What was once the basement lesbian tearoom — where you might read your own poetry or stories or essays; where you might join your ideological sisters in renditions of the hit song of 1926 (“Bye Bye Blackbird”); where you might enjoy an occasional swig of something stronger (and less legal) than tea — is now an Italian bistro called La Lanterna di Vittorio.

Playwright and director Barbara Kahn stopped in there for a cup of tea last summer when she was writing “The Spring and Fall of Eve Adams” — a drama that gets its world premiere under Ms. Kahn’s own direction.

Eve Adams was a real person but that wasn’t, of course, her real name. She was a Polish Jew, an illegal immigrant in Greenwich Village, USA, in the prohibitionary 1920s — and her real name was Eva Kotchever.

The lesbianism was real enough, however, and so was the literature scattered around Eve’s Hangout that enabled the cops to haul her in for “disorderly conduct.” The end of the road was deportation back to the Europe she fled — the Europe of a newer, huger, oncoming form of pogrom.

“What she did with her life is amazing,” says Kahn, “and then just to be an afterthought, after all.” The imagined Eve (actress Steph Van Vlack) is an attempt to right that wrong.

This, by her own count, will be the 17th of Barbara Kahn’s plays that she’s directed at Crystal Fields’s theatrical beehive — most of them history-based. “I’m very grateful to Crystal,” the playwright says. “And last summer I knew I had a slot to fill at Theater for the New City.”

But fill it with what?

Well, “I’m always looking for books about women, gay or otherwise,” and at the library she’d came across “a tiny little footnote” about someone named Eve Adams in George Chauncey’s “Gay New York” (Basic Books, 1994).

“Then I Googled her, and then I Googled the address, 129 MacDougal Street” — finding invaluable material posted by someone named Kreg Wallace — “and then I went to my usual sources: the Municipal Archives, photo collections, and a wonderful street-by-street Website called New York Songlines.

“I finally was able to find a newspaper account of her arrest and deportation — in, surprisingly, Variety [the showbiz journal] under the incredibly homophobic headline ‘MAN-HATER ARRESTED.’ In the text was a paragraph about a ‘secret cult of rich lesbians’ who were ‘supporting’ her.

“But obviously not supporting her enough,” says Barbara Kahn, dryly. Not enough, that is, to keep Eve Adams from being clapped in jail like a common criminal and forthwith deported that same year, 1926, to Paris, France — the home base of an equal and opposite sexual rebel, Henry Miller — whose wife June (Michelle Cohen) was, back in New York, a habitué of Eva’s Hangout (at least in this play).

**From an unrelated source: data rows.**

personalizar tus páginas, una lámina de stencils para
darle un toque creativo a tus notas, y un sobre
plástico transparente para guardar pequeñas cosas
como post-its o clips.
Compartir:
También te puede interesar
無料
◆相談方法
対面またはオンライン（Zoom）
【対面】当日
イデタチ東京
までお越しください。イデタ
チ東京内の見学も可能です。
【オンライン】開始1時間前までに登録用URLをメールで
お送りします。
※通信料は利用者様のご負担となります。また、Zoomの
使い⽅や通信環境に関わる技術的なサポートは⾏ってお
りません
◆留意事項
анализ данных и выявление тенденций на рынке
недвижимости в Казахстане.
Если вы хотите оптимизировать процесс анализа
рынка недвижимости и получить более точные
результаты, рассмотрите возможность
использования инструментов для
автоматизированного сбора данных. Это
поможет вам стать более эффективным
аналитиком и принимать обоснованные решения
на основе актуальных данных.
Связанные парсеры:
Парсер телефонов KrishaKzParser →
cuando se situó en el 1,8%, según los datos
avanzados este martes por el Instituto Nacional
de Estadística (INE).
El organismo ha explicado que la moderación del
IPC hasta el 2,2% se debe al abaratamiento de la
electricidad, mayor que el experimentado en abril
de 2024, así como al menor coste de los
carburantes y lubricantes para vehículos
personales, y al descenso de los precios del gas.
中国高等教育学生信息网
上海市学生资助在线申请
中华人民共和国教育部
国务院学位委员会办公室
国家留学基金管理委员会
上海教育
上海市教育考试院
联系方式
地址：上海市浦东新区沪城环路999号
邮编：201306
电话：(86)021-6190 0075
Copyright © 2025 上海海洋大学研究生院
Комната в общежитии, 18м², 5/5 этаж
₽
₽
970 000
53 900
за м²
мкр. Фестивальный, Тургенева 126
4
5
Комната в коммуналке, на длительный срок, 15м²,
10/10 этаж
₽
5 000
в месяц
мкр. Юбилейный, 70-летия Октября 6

“I think it’s a really good guess,” says the woman who’d written it. “June Miller worked at the Pepper Pot, on West 4th Street, right around the corner from Eve’s Hangout.”

As for the female undercover officer (Martha Lee) who worms her way into Eve’s confidence only to facilitate the bust against her:

“I didn’t know they had female police in 1926, but they did. They were called The Flapper Squad. The character is invented, but, again, it’s a good guess. Why would a young woman become a cop in 1926? Chances are she’d be from a family of cops.”

There is also in the play a young woman from New Jersey (Micha Lazare), a wide-eyed acolyte to lesbianism, who may or may not have something to do with the young girl from Mount Holly and Camden, New Jersey — who would one day turn out to be Barbara Kahn, prolific director and writer of plays.

“I was a director before I was a playwright,” she says. “My father, who ran a grocery store, was a refugee, which is why I write the kind of plays I write.

“I’m very fortunate. I came to New York just in time to work with some of the pioneers of Off-Off-Broadway: Tom Eyen, Ron Link, Ted Harris, Robert Dahdah — and of course, Ellen Stewart. The first play I ever did at La MaMa was ‘Gravediggers,’ a spoof of horror movies and movie musicals co-written by me and Reigh Hagen and starring the wonderful Butterfly McQueen.”

And where does lesbianism come into the act?

“With the very first thing I ever wrote, ‘Seating and Other Arrangements’ — which was done at the Wings in 1994. A big success. And I thought: That’s a niche I should explore.”